How to Improve Your Credit Score
When you are wanting to do anything with your finance, whether it be to get a mortgage, a loan or even a credit card you will need a good credit score. Yes, don’t get us wrong, there are plenty of lenders and brokers, including us who offer bad credit loans. But, a lot of companies in the industry won’t want to associate with you if you don’t have good credit. Hence why you should improve your credit score.
Having a good credit score isn’t just something good to look at. It is something which will open more doors for you and potentially lead you to lower interest rates. So, it isn’t only good for business, but also for saving you money. Here are some tips on how to improve your credit score:
1. Look at your report & fix mistakes
Your credit score is based on the information from your credit report.
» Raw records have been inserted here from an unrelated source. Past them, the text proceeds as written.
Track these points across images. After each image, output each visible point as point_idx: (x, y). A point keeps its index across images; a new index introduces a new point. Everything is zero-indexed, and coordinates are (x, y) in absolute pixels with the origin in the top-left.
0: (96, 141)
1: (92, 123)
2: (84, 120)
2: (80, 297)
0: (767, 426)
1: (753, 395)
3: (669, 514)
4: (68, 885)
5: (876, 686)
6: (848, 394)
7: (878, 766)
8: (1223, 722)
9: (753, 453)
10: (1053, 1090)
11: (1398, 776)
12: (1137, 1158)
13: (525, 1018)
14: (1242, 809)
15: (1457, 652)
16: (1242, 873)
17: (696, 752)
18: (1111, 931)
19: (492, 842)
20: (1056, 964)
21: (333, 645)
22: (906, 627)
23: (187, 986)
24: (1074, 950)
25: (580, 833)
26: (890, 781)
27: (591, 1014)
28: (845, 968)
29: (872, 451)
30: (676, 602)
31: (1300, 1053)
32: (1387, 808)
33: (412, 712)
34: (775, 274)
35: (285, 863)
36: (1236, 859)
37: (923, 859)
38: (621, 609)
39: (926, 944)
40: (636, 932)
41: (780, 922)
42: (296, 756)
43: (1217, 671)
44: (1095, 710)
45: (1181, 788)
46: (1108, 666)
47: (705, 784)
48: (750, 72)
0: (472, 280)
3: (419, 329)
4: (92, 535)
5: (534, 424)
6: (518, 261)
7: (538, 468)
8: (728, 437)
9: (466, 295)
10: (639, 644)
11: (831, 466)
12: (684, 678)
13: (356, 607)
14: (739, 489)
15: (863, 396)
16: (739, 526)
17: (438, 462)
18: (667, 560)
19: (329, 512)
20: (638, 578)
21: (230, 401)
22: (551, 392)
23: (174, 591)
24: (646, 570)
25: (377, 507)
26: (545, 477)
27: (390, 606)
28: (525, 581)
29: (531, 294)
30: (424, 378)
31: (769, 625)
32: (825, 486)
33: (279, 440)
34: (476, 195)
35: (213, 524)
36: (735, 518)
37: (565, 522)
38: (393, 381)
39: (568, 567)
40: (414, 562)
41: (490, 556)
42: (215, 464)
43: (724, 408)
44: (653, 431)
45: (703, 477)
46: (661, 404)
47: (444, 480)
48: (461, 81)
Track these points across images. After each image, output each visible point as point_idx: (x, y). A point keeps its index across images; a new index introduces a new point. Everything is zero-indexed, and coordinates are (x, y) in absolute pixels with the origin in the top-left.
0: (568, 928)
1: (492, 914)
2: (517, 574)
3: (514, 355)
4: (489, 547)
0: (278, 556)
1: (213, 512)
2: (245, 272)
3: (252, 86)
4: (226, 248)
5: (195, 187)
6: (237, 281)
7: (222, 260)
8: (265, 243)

If this information isn’t accurate then your credit score won’t be either. In this case, you should contact the company which is giving you false information as soon as possible. As this could mean your score is lower than it should be. Usually, we would suggest that you check your credit report annually, this is so you are able to spot and change any mistakes that it holds.
2. Keep your credit utilisation low
Keeping your credit card utilisation low, preferably under 30% of your limit, shows lenders that you can manage your credit sensibly. This will help you massively as it increases your chances of being approved as well as gives you a chance of getting lower interest rates.
3. Get on the electoral roll
One way to improve your credit score is to get on the electoral roll (register to vote). It can help to improve the way lenders view you. This way credit reference agencies are able to verify who you are, which can make you appear more stable to lenders.
4. Avoid making multiple credit applications in a short space of time
Every time you make an application for credit, a ‘hard search’ is carried out on your account and a mark is left on your credit report. You shouldn’t do this multiple times in a short period as it can negatively affect your credit score. One of the bonus’ of applying for a loan with us is that you only have to do one application. This is sent to multiple lenders who will then decide if they want to lend to you, so you have less of a chance of being rejected for starters but also less of a chance of your credit score is negatively affected.
5. Prove you repay your bills
Utility bills – such as your mobile phone contract or your gas bill – count as a form of credit. They’re a great way to show lenders you can pay your bills back reliably. This will boost your credit score if you pay back them in full and on time. But, you need to be aware that they could also negatively impact your score if you aren’t consistent and good with the repayments.
6. Check for fraudulent activity
Similarly to one of the previous points, if something on your credit report is incorrect or doesn’t apply to you, i.e. if someone applied for credit in your name without your knowledge, contact the credit reference agency immediately to have your file updated. It could be a sign of fraud, which is the last thing you want.
County Court Judgements (CCJs)
A CCJ is issued by the law and can last on your credit report for 6 years. It will have a negative impact on your credit score. As well as this it is likely that not many lenders will want to lend to you. This is due to the seriousness of a CCJ. Although, If you’re having problems keeping up with payments, visit The Money Advice Service.